短編音楽小説#58 PASSEPIED – the fossil song
真冬の夜、窓の外から冷たい風が吹き付け、室内は明かりだけ静かに光っていた。ピアノの前に座り、指先で鍵盤を奏でる。音楽はまるで季節が逆転し、真夏の日差しを感じさせるようだ。
何度も繰り返し、旋律を奏でた。時折、窓辺に立って真冬の夜空を仰ぎ、過去の記憶を探す。そして、再びピアノの前に戻り、新たな音楽を紡ぐ。
深夜、コンビニエンスストアに向かう。扉を開ける瞬間、秘密の扉も開かれる。棚に並ぶ商品の中から、一つを選んだ。それが何であるか過去と未来が交差する。
煙草をやめたことは、過去の断絶を象徴していた。しかしコンビニでの選択は、新たな可能性を示唆している。時間は意識の外で静かに流れ、美しさが心を打つのだ。
雨のち命。内なる哲学の一部だ。音楽と言葉が交錯する中で繰り返される。僕は静かに沈黙し、呼吸し、新たな夏の歌を奏で続ける。まだ終わらないでと祈る。真冬に真夏の歌を聴く。すべてが逆である。だからといって間違っているとは限らない。螺旋。何かの因果を感じるし繰り返し続ける。ダンス。原初の海に戻る。そして初めてに出会いたい。

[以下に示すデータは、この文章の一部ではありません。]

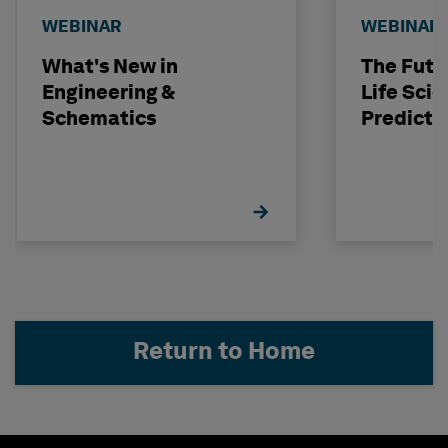
WEBINAR
WEBINAR
What's New in
The Futu
Engineering &
Life Scie
Schematics
Predicti
Return to Home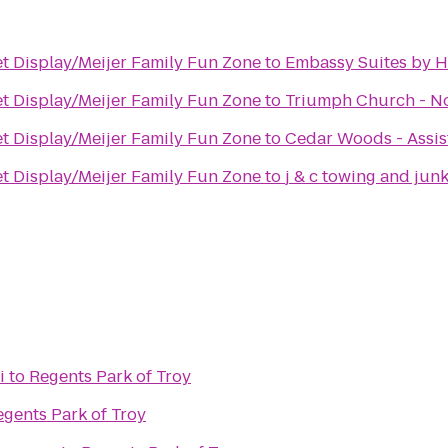
et Display/Meijer Family Fun Zone
to
Embassy Suites by Hi
et Display/Meijer Family Fun Zone
to
Triumph Church - N
et Display/Meijer Family Fun Zone
to
Cedar Woods - Assis
et Display/Meijer Family Fun Zone
to
j & c towing and jun
i
to
Regents Park of Troy
egents Park of Troy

21,985回目、コンビニエンスストアに行く。深夜に秘密が解ける。どれを選んだのか? 意識の外で時が流れるから、こんなにも美しい。
雨のち命。雨のち命。
まだ終わらないでと祈る。真冬に真夏の歌を聴く。すべてが懐かしい記憶になる。ポラロイドのカメラ。姿を消した公衆電話。終わりではなくはじまり。螺旋。原初の海に戻る。そして初めてに出会いたい。

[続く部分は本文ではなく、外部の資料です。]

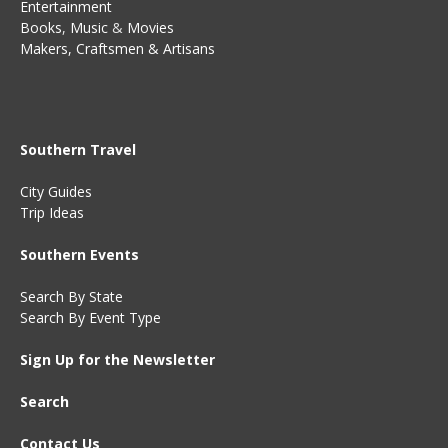
Entertainment
Books
,
Music
&
Movies
Makers, Craftsmen & Artisans
Southern Travel
City Guides
Trip Ideas
Southern Events
Search By State
Search By Event Type
Sign Up for the Newsletter
Search
Contact Us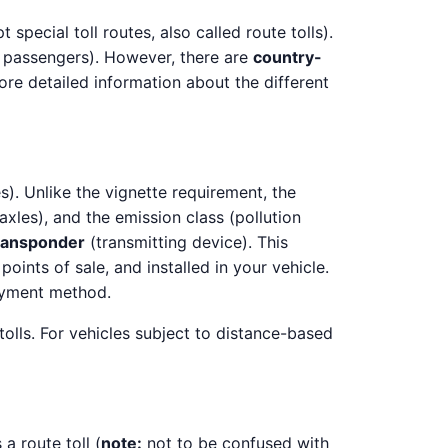
pecial toll routes, also called route tolls).
g passengers). However, there are
country-
ore detailed information about the different
). Unlike the vignette requirement, the
axles), and the emission class (pollution
ransponder
(transmitting device). This
 points of sale, and installed in your vehicle.
ayment method.
tolls. For vehicles subject to distance-based
 a route toll (
note:
not to be confused with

煙草は辞めたから本数はわからない。コンビニエンスストアに繰り返し行く。深夜に秘密が解ける。何を選んだのか? 意識の外で時が流れるから、こんなにも美しい。
雨のち命。雨のち命。
静かに沈黙し、呼吸する。言葉とピアノの混ざった不思議な夏の歌。繰り返し聴く。